Incidence and clinical characteristics of pulmonary hypertension in patients with idiopathic pulmonary fibrosis

Abstract

Background: Pulmonary hypertension (PH) frequently complicates the course of idiopathic pulmonary fibrosis (IPF) patients and is associated with significantly worse outcomes. The aim of the present study was to investigate the incidence of PH in IPF patients and evaluate the correlation between clinical parameters and systolic pulmonary artery pressure (sPAP).

Methods: Hospitalized patients with IPF, who were evaluated for sPAP by Doppler echocardiography from January 2004 to December 2011, were enrolled in our study. Patients were defined as PH by an estimated sPAP > 50 mmHg and graded as PH likely, PH possible and PH unlikely, based on the 2009 European Society of Cardiology/European Respiratory Society PH Guidelines. The correlations between clinical parameters and sPAP were analyzed by multiple linear regression.

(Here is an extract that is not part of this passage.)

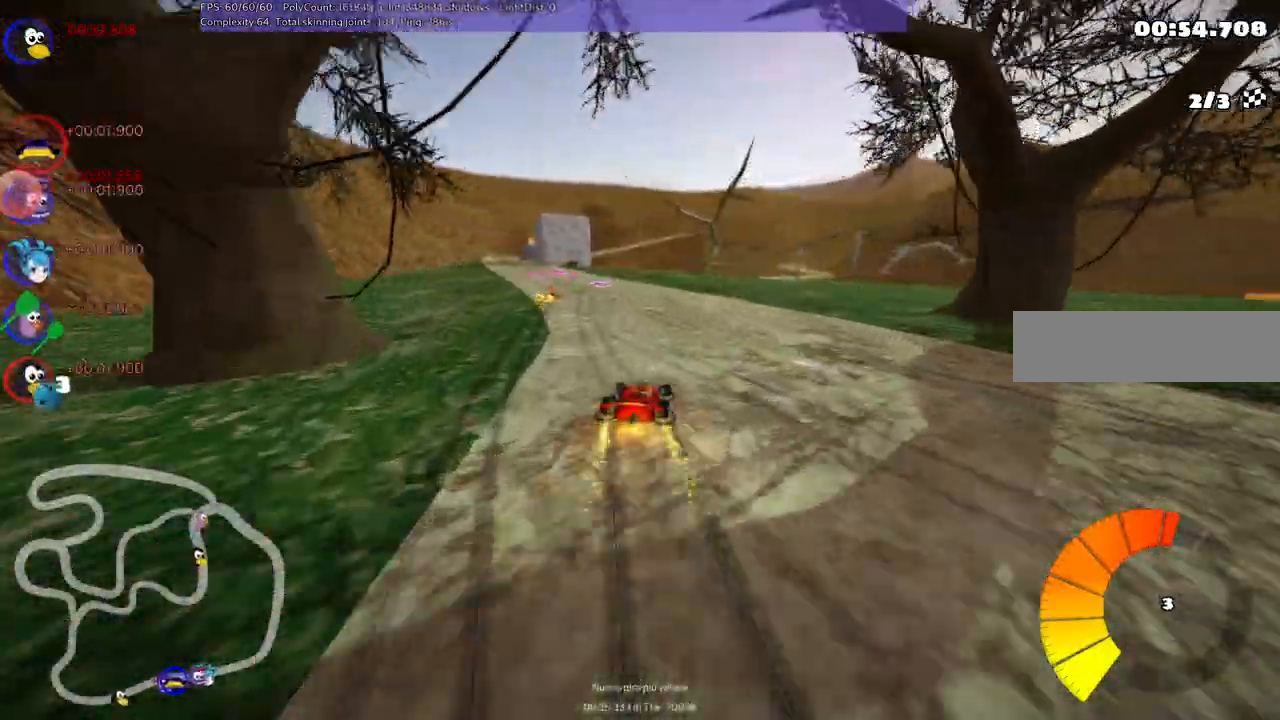
{"keys": ["up"], "events": [[50, "m", "up"], [467, "left", "up"]]}
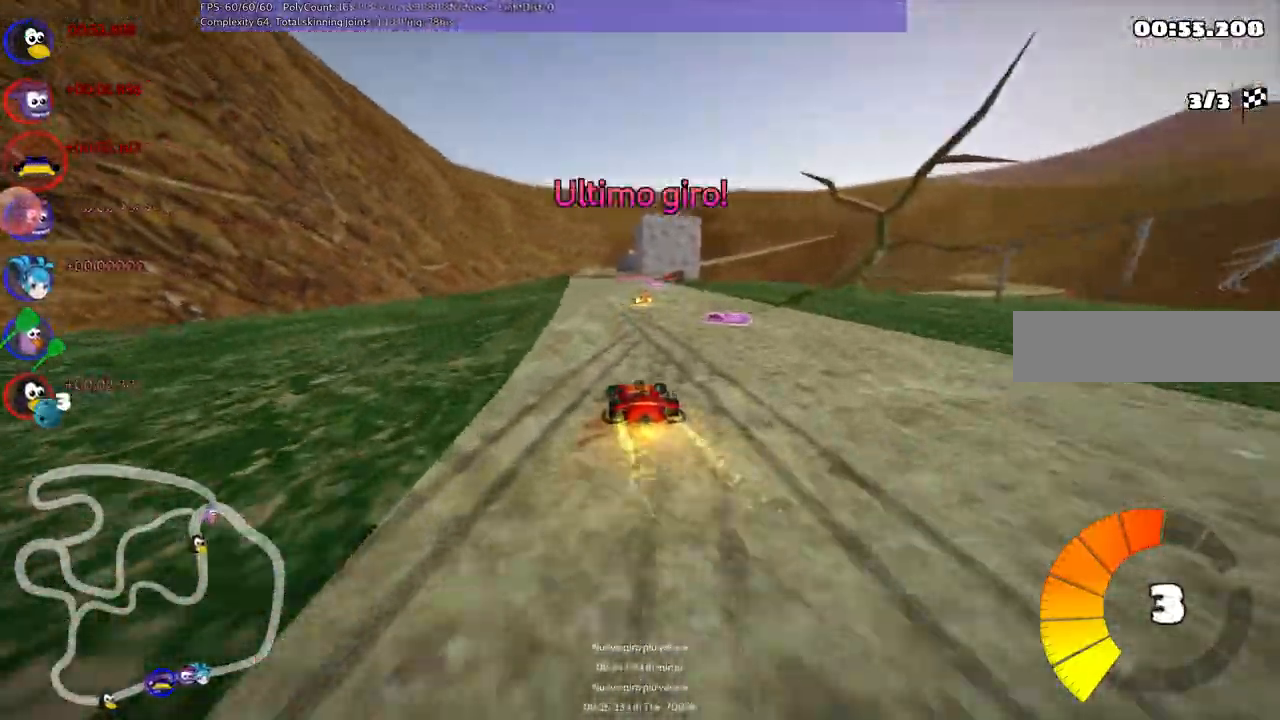
{"keys": ["right", "up"], "events": [[350, "right", "down"]]}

Results: Totally, 119 IPF patients were enrolled in our study and 28 (23.5%), 20 (16.8%) and 71 (59.7%) patients were PH likely, PH possible and PH unlikely, respectively. Borg dyspnea score was positively correlated with sPAP, r = 0.467, P < 0.001. Oxygen saturation was negatively correlated with sPAP, r = -0.416, P < 0.001. Diffusing capacity of the lung for carbon monoxide percentage predicted was negatively correlated with sPAP, r = -0.424, P = 0.003. N-terminal fragment of pro-brain natriuretic peptide and pulmonary artery width was positively correlated with sPAP, r = 0.452, P = 0.011 and r = 0.513, P < 0.001, respectively.

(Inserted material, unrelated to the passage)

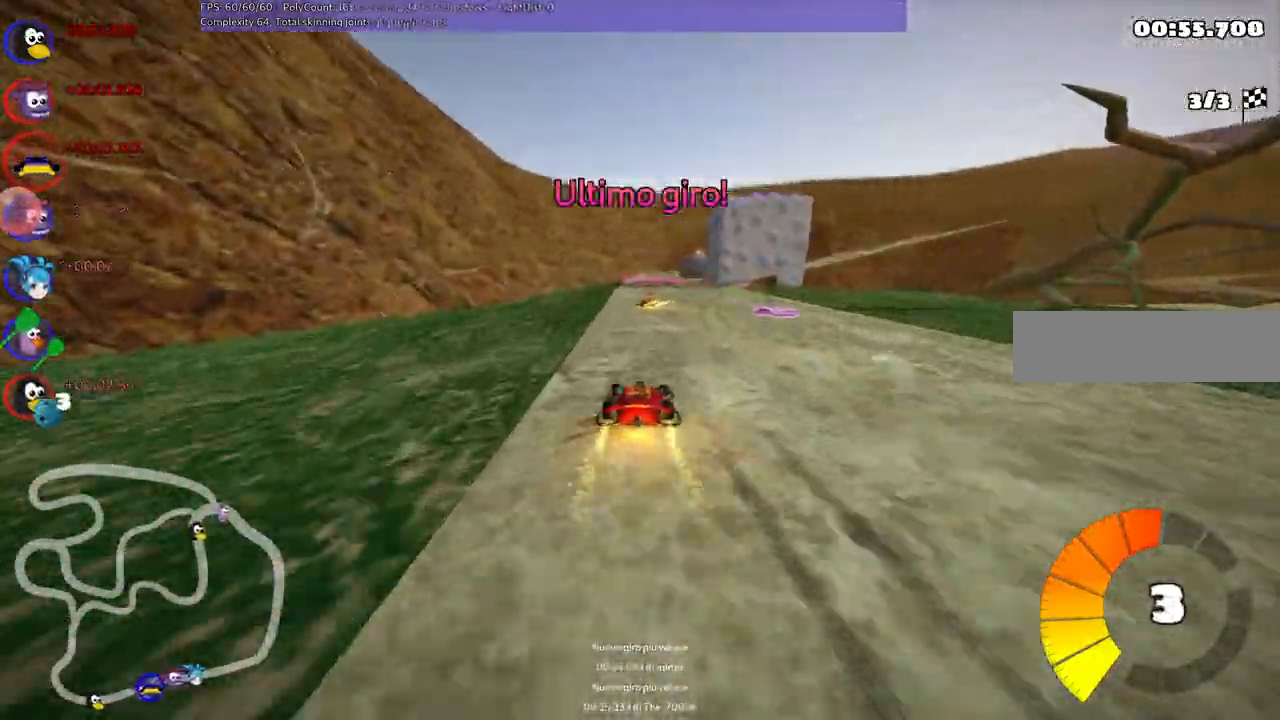
{"keys": ["m", "right", "up"]}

Conclusions: The incidence of PH in IPF patients was 23.5% in a single center of China. PH may worsen the dyspnea, right heart dysfunction and decrease the life quality of the patients with IPF.

Figure 1

Flow chart of the study population enrollment. ILD: Interstitial lung disease; CTD: Connective tissue disease; IPF: Idiopathic pulmonary fibrosis.

Figure 2

Correlation analysis between the pulmonary artery width and NT-pro BNP with sPAP in IPF patients, respectively. (a) A positive correlation was found between the pulmonary artery width and sPAP in subjects with IPF (r = 0.513, P < 0.001); (b) A positive correlation was found between NT-pro BNP and sPAP in subjects with IPF (r = 0.452, P = 0.011). Analysis was performed with the Spearman rank correlation coefficient and Pearson rank correlation coefficient. sPAP: Systolic pulmonary artery pressure; NT-pro BNP: N-terminal fragment of pro-BNP; IPF: Idiopathic pulmonary fibrosis.